By Lucas Masin-Moyer
@datainindiana
Much of President Donald Trump’s campaign for the nation’s highest office was based upon undoing the policies and programs that had been enacted by President Barack Obama. The domestic legacy left by President Obama can be divided into four major policy areas — economic, debt and deficit reduction, immigration and healthcare.
In the wake of the financial crisis of 2007-08, Obama was faced with a market hemorrhaging jobs, with the unemployment rate reaching double digits in mid 2009. By the beginning of Obama’s second term, economic growth had picked up and unemployment continued to fall, reaching 4.8% in the last month of his presidency. While some of the spending Obama used to try and stimulate the economy increased the deficit early on, by the end of his presidency, the deficit had shrunk dramatically.

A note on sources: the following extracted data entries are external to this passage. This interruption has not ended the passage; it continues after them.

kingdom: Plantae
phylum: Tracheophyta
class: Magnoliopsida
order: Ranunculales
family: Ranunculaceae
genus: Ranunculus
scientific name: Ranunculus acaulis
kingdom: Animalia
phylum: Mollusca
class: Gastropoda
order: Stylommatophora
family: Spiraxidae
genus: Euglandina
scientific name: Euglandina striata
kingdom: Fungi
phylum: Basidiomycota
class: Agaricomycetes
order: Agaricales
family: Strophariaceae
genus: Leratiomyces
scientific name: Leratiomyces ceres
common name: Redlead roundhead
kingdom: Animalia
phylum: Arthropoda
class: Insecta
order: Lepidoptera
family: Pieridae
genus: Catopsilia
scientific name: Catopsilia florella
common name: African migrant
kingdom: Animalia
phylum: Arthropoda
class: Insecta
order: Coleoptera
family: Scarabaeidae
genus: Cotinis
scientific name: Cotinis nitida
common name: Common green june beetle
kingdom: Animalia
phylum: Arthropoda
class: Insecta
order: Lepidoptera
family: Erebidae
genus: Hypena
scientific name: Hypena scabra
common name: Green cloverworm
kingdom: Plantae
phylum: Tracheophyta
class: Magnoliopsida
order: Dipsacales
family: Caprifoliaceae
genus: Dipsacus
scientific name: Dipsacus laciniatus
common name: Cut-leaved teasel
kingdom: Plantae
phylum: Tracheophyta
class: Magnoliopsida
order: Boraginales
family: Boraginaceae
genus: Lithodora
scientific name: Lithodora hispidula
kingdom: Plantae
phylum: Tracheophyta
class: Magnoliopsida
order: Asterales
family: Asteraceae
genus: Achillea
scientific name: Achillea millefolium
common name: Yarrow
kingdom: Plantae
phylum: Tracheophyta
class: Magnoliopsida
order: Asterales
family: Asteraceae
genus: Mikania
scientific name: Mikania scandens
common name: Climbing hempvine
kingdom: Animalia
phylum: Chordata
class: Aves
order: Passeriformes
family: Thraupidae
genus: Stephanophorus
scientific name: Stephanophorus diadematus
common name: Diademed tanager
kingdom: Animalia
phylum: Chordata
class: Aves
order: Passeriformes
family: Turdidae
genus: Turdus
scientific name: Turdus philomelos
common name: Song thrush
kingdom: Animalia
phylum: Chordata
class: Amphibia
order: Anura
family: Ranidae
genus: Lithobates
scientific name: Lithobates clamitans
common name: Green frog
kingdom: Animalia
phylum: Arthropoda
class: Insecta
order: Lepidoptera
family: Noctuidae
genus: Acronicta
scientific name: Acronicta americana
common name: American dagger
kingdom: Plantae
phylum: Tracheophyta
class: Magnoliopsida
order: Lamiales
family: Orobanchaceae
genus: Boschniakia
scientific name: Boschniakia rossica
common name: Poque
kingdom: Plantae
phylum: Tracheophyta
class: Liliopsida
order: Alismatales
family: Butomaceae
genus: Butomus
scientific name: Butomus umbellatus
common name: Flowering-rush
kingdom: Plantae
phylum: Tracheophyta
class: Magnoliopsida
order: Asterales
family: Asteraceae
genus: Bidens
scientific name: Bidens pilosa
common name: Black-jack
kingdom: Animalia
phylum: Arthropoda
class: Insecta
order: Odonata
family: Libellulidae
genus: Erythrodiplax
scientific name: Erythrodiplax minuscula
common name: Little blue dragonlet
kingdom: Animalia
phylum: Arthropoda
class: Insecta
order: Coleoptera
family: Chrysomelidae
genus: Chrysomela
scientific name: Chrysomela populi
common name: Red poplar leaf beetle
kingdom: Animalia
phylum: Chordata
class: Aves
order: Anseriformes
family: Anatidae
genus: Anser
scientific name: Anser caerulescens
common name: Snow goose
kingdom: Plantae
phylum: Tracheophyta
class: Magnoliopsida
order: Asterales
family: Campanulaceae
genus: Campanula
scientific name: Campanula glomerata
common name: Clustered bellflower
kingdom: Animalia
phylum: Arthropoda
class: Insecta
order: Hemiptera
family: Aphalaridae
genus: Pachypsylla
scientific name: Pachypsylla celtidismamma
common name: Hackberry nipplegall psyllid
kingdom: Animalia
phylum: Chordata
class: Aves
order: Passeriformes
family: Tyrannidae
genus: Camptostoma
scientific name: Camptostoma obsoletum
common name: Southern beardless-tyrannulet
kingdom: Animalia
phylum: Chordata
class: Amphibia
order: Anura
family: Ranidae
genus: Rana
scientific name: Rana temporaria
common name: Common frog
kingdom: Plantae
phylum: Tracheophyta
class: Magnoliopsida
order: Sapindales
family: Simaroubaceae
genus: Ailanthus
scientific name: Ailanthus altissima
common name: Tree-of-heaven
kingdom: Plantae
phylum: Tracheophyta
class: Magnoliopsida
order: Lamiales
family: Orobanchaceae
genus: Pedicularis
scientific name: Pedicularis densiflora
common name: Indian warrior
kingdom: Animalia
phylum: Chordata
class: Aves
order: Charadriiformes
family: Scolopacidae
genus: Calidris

With Congress’ recent failure to institute a new healthcare policy meaning that Obama’s Affordable Care Act (“Obamacare”) will stay the law of the land, perhaps the most enduring legacy of the Obama years will center around healthcare policy. Since Obama assumed office, as a result of the law, despite rising costs, the uninsured rate in the United States has dropped from 16.2 percent to 8.8 percent.
Where Obama and President may have overlapped most in policy is, in contrary to political rhetoric, immigration policy. While Trump’s claims to “build a wall” were far more dramatic than any Obama administration statements on immigration policy, the administration deported more immigrants than any other in American history.